What to work on
a) In the I-502 guest post, which section of the initiative mandates blood measurement of THC?
b) Can you rewrite the paragraph of the I-502 guest post that begins "Currently, the crime requires" in fewer words while keeping its main facts?
c) Copy the part of the I-502 guest post between "It is natural" and "becomes the crime.", inclusive.

=== Provided passage ===

This guest post is by Richard Bayer, MD, who was the chief filing petitioner for the Oregon Medical Marijuana Act in 1998. He opposes Washington State's Initiative 502, which would legalize, tax, and regulate marijuana. He is concerned that I-502's DUI provision will spread to Oregon. - Eds

It is natural for patients who rely on medical marijuana to desire legalization as I-502 claims. Regrettably, I-502 contains a law called per se Driving Under the Influence of Cannabis, or per se DUIC, that traps innocent drivers including medical cannabis patients.

Currently, the crime requires the state prove impairment. But under I-502, the crime becomes a blood test. Alcohol is an unusual drug because blood and breath levels correlate with impairment. There is no equivalent test for cannabis. Currently, law enforcement proves impairment by field sobriety testing using the laboratory to support the prosecution. This will change with I-502 when having the wrong THC level becomes the crime.

I-502 is a sixty-six page ballot initiative and Section 3 mandates blood measurement of the psychoactive parent compound THC, rather than non-psychoactive metabolite carboxy-THC. (The I-502 campaign has issued a fact sheet in defense of the DUI provision.) Patients who use cannabis regularly develop tolerance to the psychoactive or behavioral effects of marijuana even though blood THC levels may never drop to zero. A major flaw in I-502 is the sponsors failed to test any doctor-approved medical marijuana patients to determine how tolerance affects blood THC concentration.

Doctors' reports from Colorado and Washington State guarantee I-502 will wrongfully convict unimpaired drivers, particularly medical marijuana patients. Impairment from cannabis smoking resolves within four hours but doctor-examined patients show blood THC can remain several times the limits allowed by I-502. Reports of background THC levels from unimpaired patients show that THC can be higher than 15 nanograms.

=== Source material ===

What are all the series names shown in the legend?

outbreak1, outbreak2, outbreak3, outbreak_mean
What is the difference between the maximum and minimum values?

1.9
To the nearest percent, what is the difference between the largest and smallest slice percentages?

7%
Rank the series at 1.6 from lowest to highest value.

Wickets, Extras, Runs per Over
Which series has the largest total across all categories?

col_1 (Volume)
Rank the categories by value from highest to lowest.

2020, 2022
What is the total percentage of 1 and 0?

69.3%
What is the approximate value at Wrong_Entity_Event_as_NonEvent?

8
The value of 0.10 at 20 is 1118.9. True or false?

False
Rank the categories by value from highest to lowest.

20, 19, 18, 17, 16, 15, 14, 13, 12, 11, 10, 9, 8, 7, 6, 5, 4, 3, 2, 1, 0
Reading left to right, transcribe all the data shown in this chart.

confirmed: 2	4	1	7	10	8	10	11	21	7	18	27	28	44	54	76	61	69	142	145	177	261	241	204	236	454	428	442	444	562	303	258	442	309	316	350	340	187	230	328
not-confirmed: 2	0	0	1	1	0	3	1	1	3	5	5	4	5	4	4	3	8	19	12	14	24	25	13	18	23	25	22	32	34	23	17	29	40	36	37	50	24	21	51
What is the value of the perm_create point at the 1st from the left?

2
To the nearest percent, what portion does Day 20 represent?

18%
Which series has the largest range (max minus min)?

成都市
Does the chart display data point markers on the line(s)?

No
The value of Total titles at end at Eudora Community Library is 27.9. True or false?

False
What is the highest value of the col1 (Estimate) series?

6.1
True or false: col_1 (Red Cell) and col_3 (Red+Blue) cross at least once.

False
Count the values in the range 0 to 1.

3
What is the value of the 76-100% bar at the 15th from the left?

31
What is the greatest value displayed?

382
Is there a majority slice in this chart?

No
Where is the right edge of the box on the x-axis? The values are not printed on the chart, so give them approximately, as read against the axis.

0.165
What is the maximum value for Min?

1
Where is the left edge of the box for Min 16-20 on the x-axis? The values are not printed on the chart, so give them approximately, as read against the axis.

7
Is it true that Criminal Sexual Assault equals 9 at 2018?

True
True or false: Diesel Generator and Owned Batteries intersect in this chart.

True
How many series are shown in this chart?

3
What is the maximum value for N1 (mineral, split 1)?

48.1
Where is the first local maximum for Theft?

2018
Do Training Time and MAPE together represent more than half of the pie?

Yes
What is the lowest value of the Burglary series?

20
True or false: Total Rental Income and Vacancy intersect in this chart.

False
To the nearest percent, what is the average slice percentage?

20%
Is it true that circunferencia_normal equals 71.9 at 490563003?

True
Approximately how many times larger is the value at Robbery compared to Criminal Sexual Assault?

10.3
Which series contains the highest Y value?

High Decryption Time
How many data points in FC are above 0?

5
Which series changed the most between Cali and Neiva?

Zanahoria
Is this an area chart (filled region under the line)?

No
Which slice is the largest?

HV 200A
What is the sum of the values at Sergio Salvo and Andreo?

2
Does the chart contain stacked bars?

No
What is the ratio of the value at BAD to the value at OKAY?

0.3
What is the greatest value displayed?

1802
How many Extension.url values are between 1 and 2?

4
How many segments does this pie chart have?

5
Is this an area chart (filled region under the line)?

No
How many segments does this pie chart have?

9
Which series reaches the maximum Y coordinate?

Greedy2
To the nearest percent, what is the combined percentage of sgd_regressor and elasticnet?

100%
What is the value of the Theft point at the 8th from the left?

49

===

Answers by item number
a) Section 3.

b) Right now, the state must prove impairment, usually through field sobriety tests backed by lab results. I-502 would make a blood THC level the crime itself. Unlike alcohol, where blood and breath levels track impairment, cannabis has no comparable test.

c)
It is natural for patients who rely on medical marijuana to desire legalization as I-502 claims. Regrettably, I-502 contains a law called per se Driving Under the Influence of Cannabis, or per se DUIC, that traps innocent drivers including medical cannabis patients.

Currently, the crime requires the state prove impairment. But under I-502, the crime becomes a blood test. Alcohol is an unusual drug because blood and breath levels correlate with impairment. There is no equivalent test for cannabis. Currently, law enforcement proves impairment by field sobriety testing using the laboratory to support the prosecution. This will change with I-502 when having the wrong THC level becomes the crime.